Yezid Sayigh, senior associate at the Carnegie Middle East Centre in Beirut, said that it was previously possible for Russia and the Syrian regime to "muddy the waters" regarding other, smaller instances of chemical weapons use. "But this time such tactics won't work." 

"The real question is whether Russia will feel obliged to accept measures against the regime if its responsibility is established, and also whether it will feel obliged to distance itself from the regime's position if the regime resorts to delaying tactics and prevents UN access to the attack sites," Sayigh added.

Meanwhile, Iranian President Hassan Rowhani called on the international community to prevent the use of chemical weapons, saying for the first time Saturday that chemical weapons have killed people in Syria.

The Iranian foreign ministry pointed fingers at the rebels. However, Rowhani himself did not specify which party to the conflict used the chemical weapons.

China said that no side should jump to "prejudge the results" of any UN probe on chemical weapons.

Conversely, the United States, Britain and France all say the attacks were carried out by Al-Assad forces.

Israel, which incessantly has expressed concern that Syria's chemical arsenal could fall into the hands of "anti-Israeli militants," reported the same.

Israeli Minister for Intelligence and Strategic Affairs Yuval Steinitz referred to "intelligence estimates" that showed chemical weapons were used in Syria. He provided no further elaboration.

Possible responses

Sayigh said that France has spoken of armed action outside the UN framework if necessary, but the US is reluctant to get involved militarily.

He highlighted that "one avenue" for non-military action is to put pressure on Russia and China to allow a new UN resolution to establish certain sanctions against the regime.

"Failing this, the US and EU (and other members of the "core group" of the Friends of Syria coalition) may increase military assistance to the Syrian opposition in terms both of quality and quantity," Sayigh said.

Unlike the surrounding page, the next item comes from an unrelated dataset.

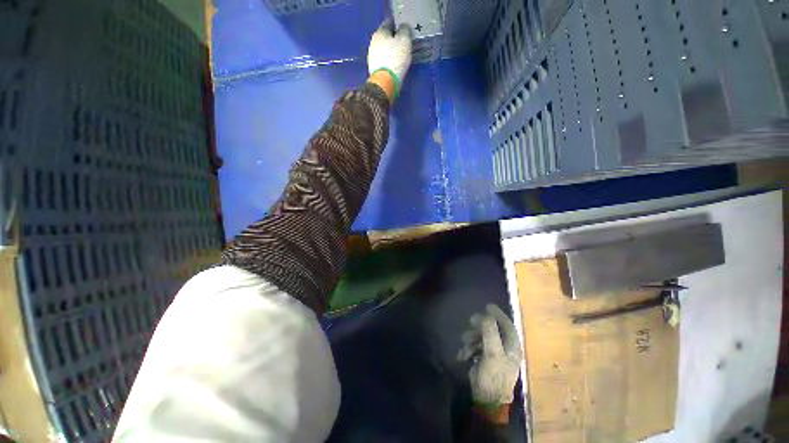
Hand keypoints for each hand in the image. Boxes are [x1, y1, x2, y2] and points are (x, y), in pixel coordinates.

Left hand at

"Should Russia not cooperate at the UN, a bolder move would be to put into action a plan for the creation of protected safe havens along Syria's northern and southern borders, in the face of Russian objections if that is unavoidable," he concluded.

US Defence Secretary Chuck Hagel asserted on Sunday that US military was ready to take action against the regime "if ordered," a statement that Syrian Information Minister Omran Zoabi had criticised.

"US military intervention will create very serious fallout and a ball of fire that will inflame the Middle East," the Syrian minister told the Syrian state news agency SANA.